I was an anomaly during my teen-aged years in Quincy, Illinois. I didn’t want to get a driver’s license! I liked walking and riding my bike around town. I didn’t even think about taking the driver’s test until a cop strongly urged that I do so, late at night in rural upstate New York.
I had a friend in Quincy during my adolescence. I was sort of a solitary soul and usually only had one friend at a time. Richard also had a bike, and we would ride up to the north side of town, the poor part of Quincy. We liked to hang out at a second-hand store owned and run by an American Indian guy; was his name really Dyke, or was that just a name he’d given the store? I never knew.
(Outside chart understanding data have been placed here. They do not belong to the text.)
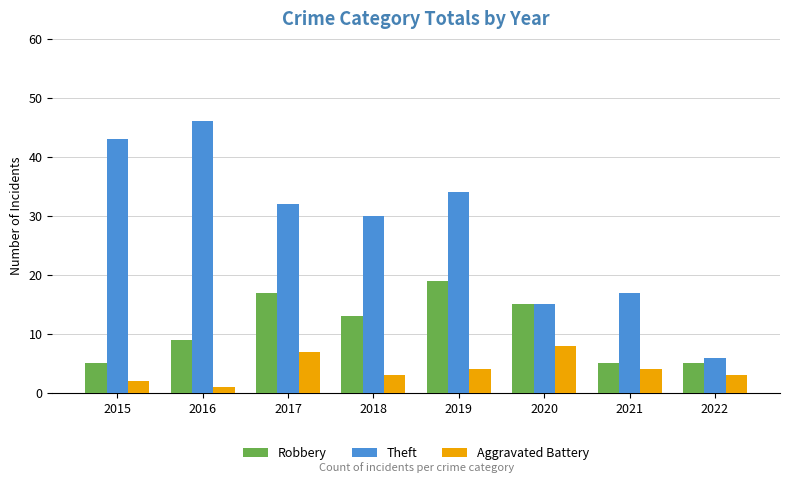

Are the bars grouped side by side (vs. stacked)?

Yes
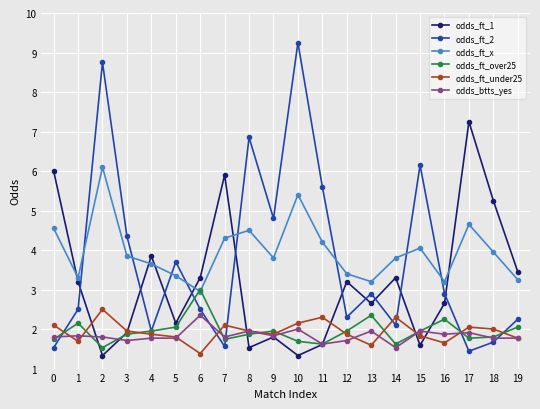

After their last crossing, which series has the higher values: odds_ft_over25 or odds_btts_yes?

odds_ft_over25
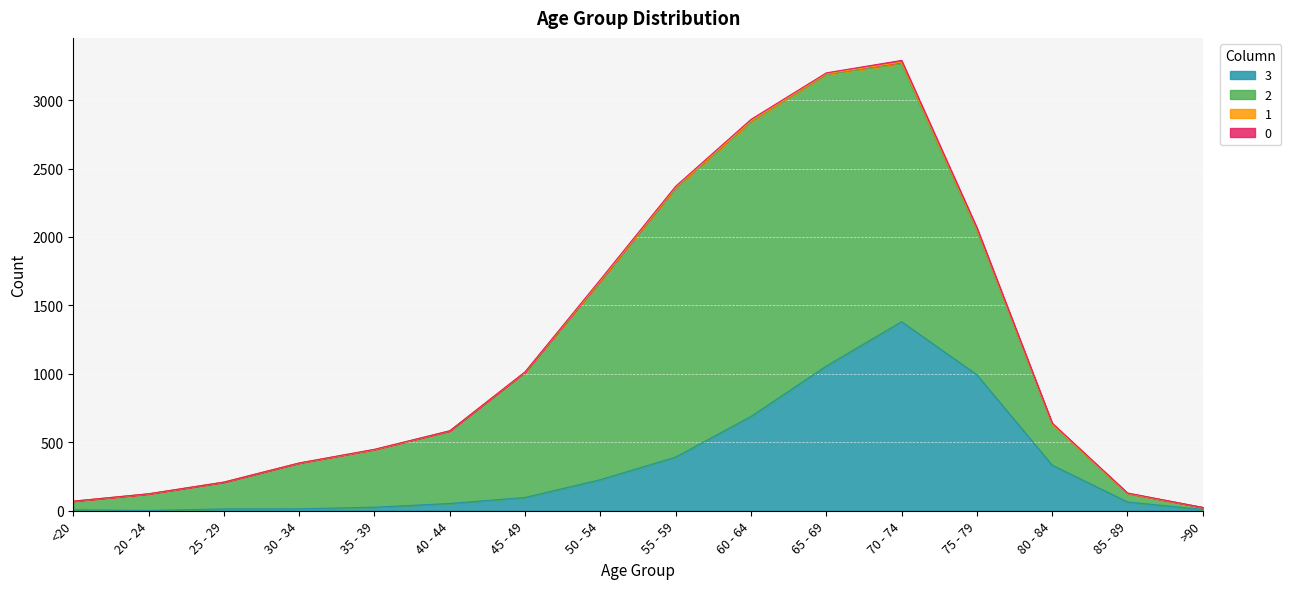

List the labels in order of 2 value, smallest first.

>90, <20, 85 - 89, 20 - 24, 25 - 29, 80 - 84, 30 - 34, 35 - 39, 40 - 44, 45 - 49, 75 - 79, 50 - 54, 70 - 74, 55 - 59, 65 - 69, 60 - 64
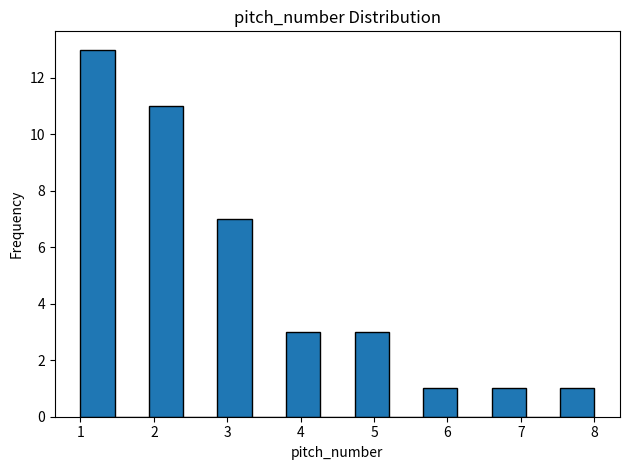

Reading left to right, transcribe this chart: for each bar, give the range it covers on the x-axis and its height. Neither the bar edges nor the heights are printed on the chart, so give them approximately, as read against the axes.

1.0 to 1.5: 13
1.5 to 1.9: 0
1.9 to 2.4: 11
2.4 to 2.9: 0
2.9 to 3.3: 7
3.3 to 3.8: 0
3.8 to 4.3: 3
4.3 to 4.7: 0
4.7 to 5.2: 3
5.2 to 5.7: 0
5.7 to 6.1: 1
6.1 to 6.6: 0
6.6 to 7.1: 1
7.1 to 7.5: 0
7.5 to 8.0: 1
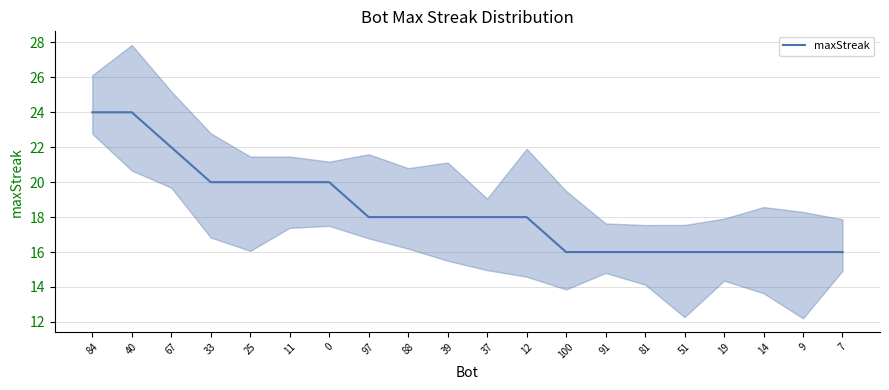

True or false: there are more than 0 points higher than both neighbors.

False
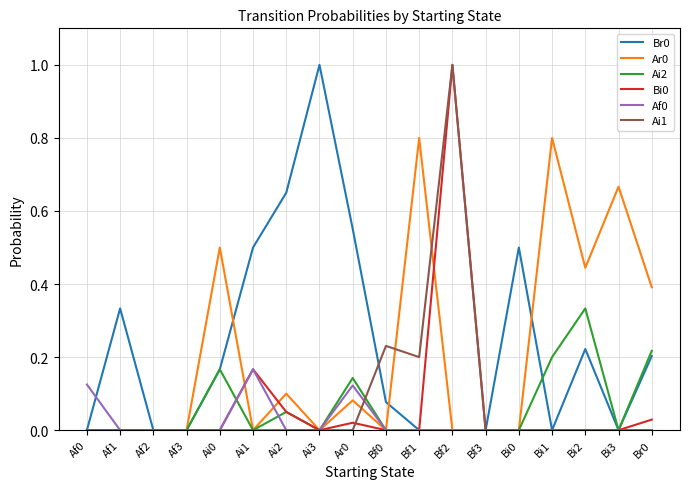

What is the total value across all series at Ar0?

0.9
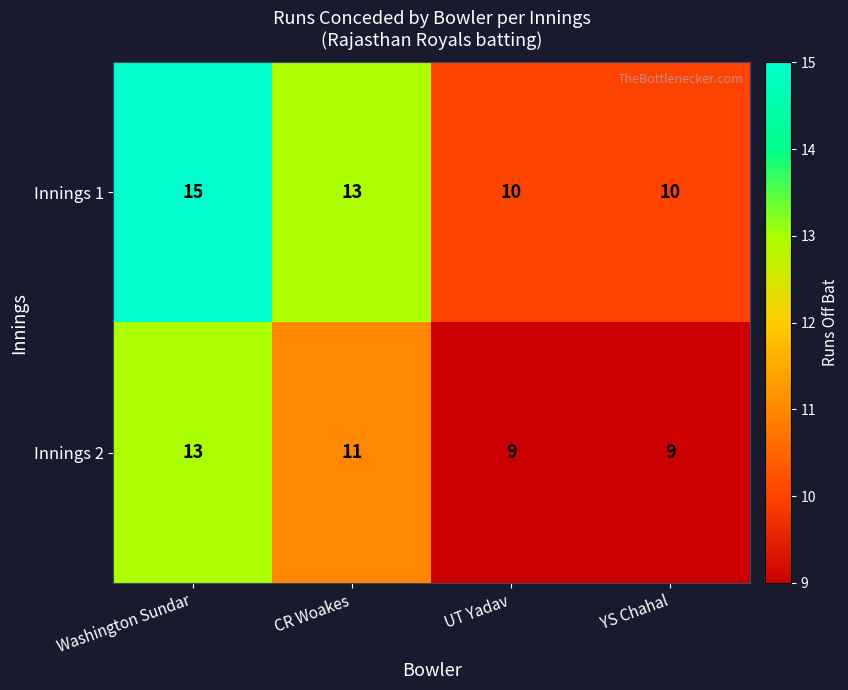

How many series are shown in this chart?

2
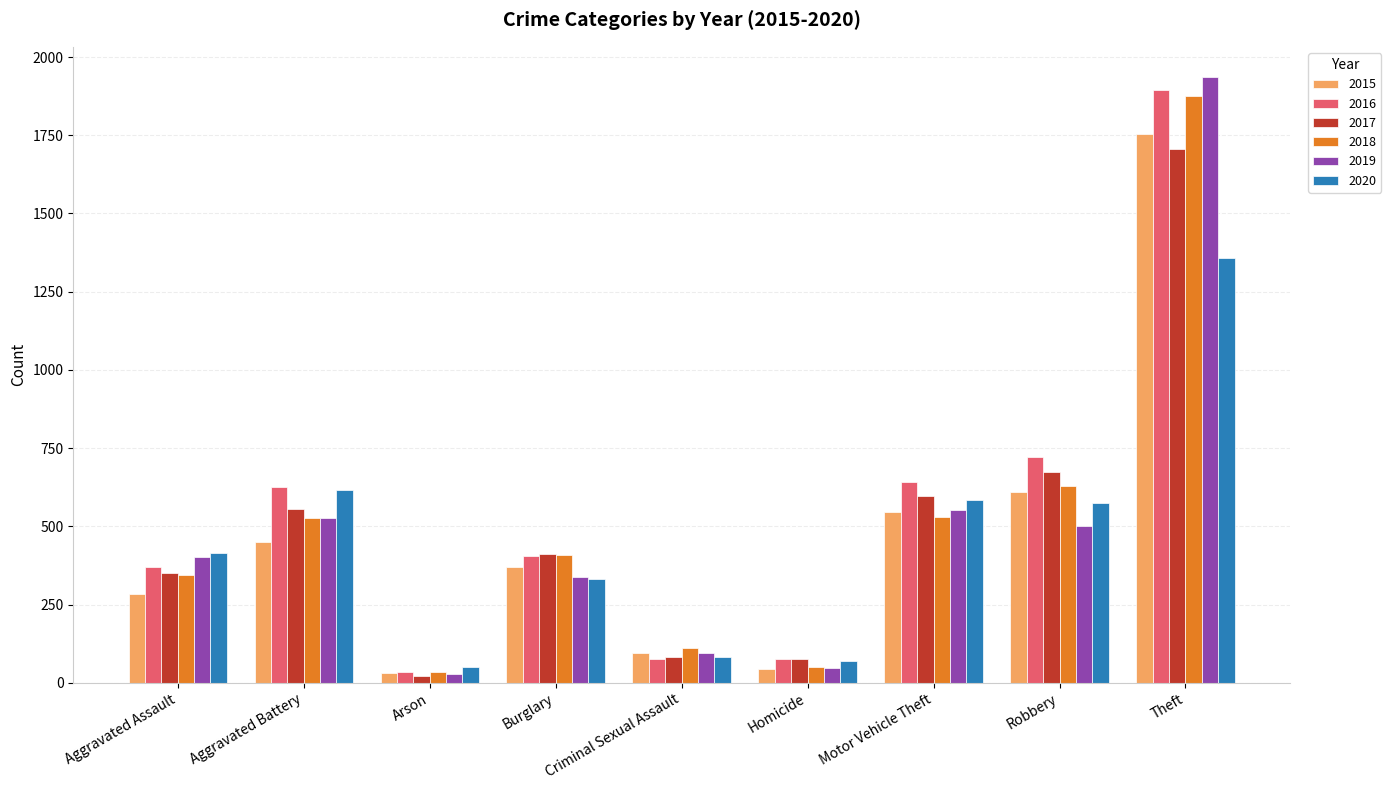

What is the difference between the 2017 values at Aggravated Battery and Motor Vehicle Theft?

41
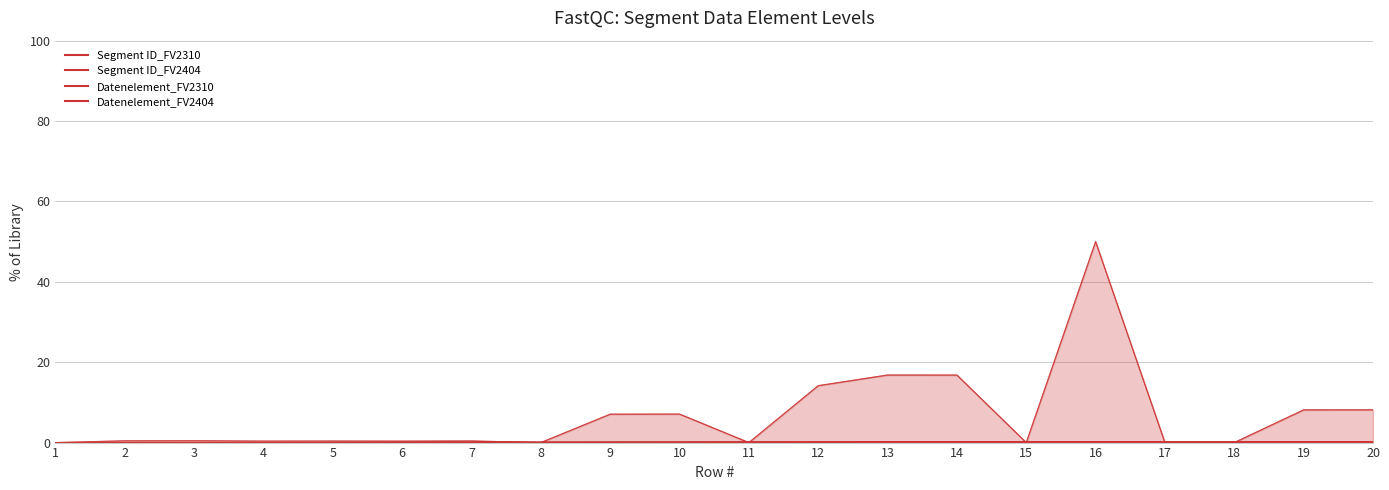

True or false: Segment ID_FV2310 has a value of 0.1 at 10.

False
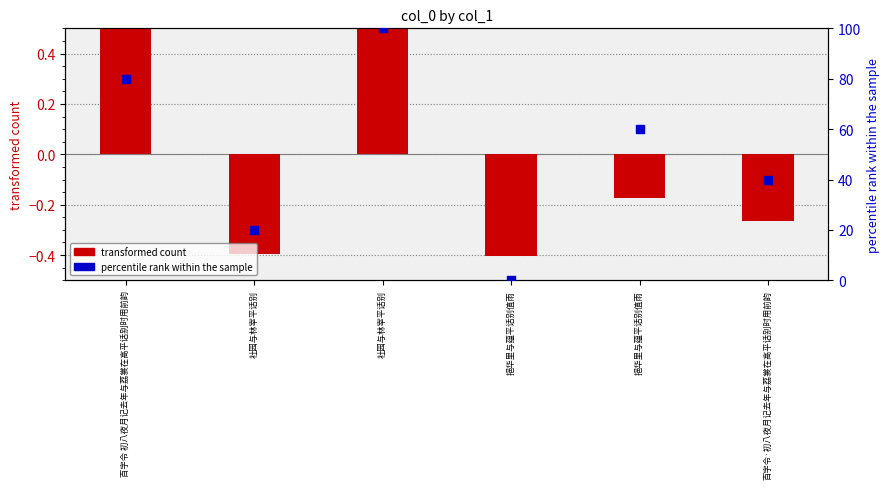

At which category is the sum across all series the highest?

社园与林宰平话别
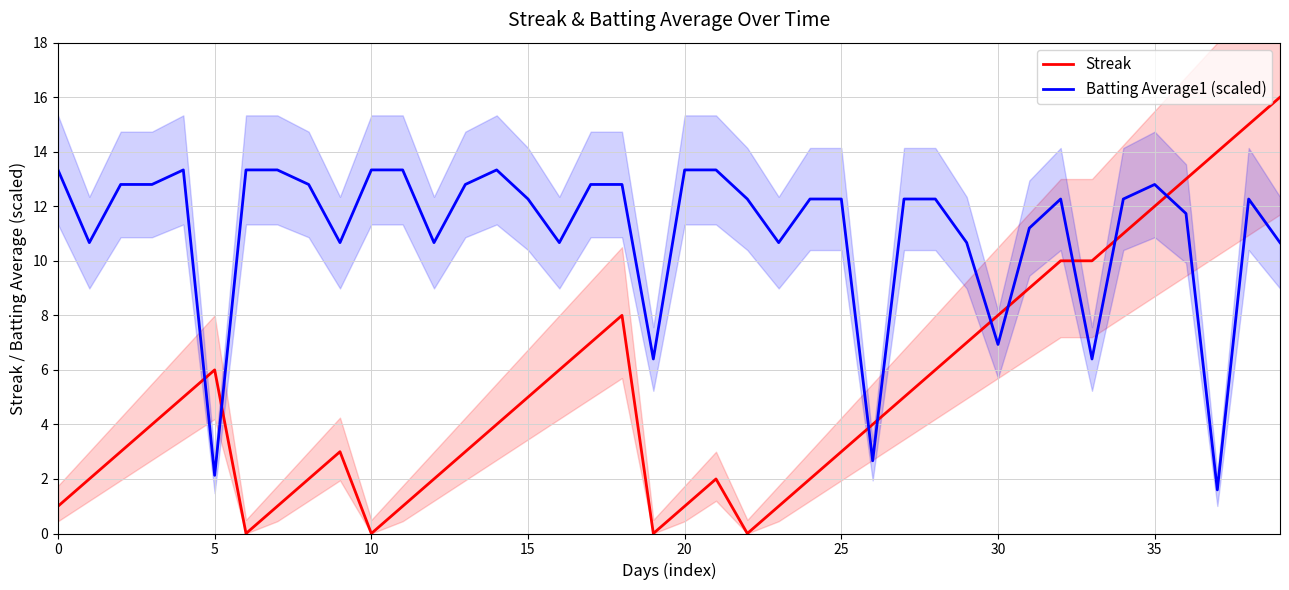

Which series has the largest range (max minus min)?

Streak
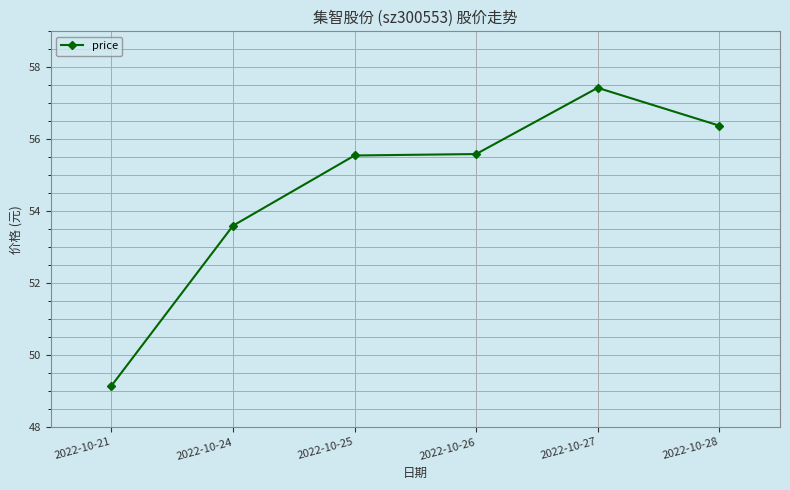

Is it true that the value at 2022-10-27 is 57.4?

True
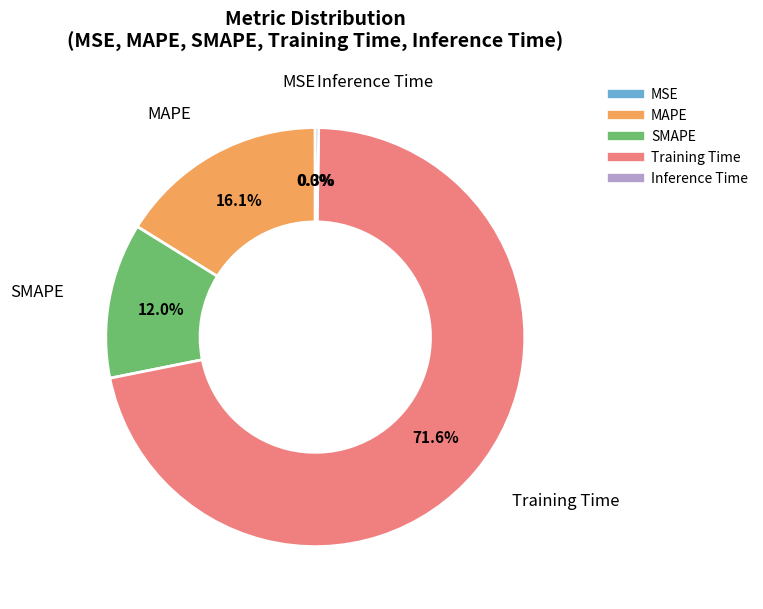

What percentage do MAPE and Training Time together represent?

87.7%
Dyke’s Everything Store was a treasure trove of oddities. During one visit I became fascinated by an ancient electrical device housed in an oak-veneered wooden cabinet. I asked Dyke:
“So what do you want for this thing? What is it, anyway?”
“Aw, Larry, you could have fun with this wire recorder! I’ll sell it to you for five bucks.”
I paid him, and Dyke helped me lash the awkward recorder onto my bike’s handlebars.
Once I had carried the thing downstairs and plopped it onto a table in my basement lair, I tried plugging it in. No response. So I had bought a broken wire recorder!
The spools of fine silvery wire fascinated me, though. I pounded in nails around the periphery of the lair and spent a couple of hours stringing that wire back and forth from nail to nail, creating a silvery network over the floor joists. Then I pounded in some nails just over the door-less entry to the lair. I suspended more wires from those nails. To get into the lair you had to just walk right through those diaphanous strands.
I figured that I had gotten my money’s worth!
I remember the lair but not the wire curtain!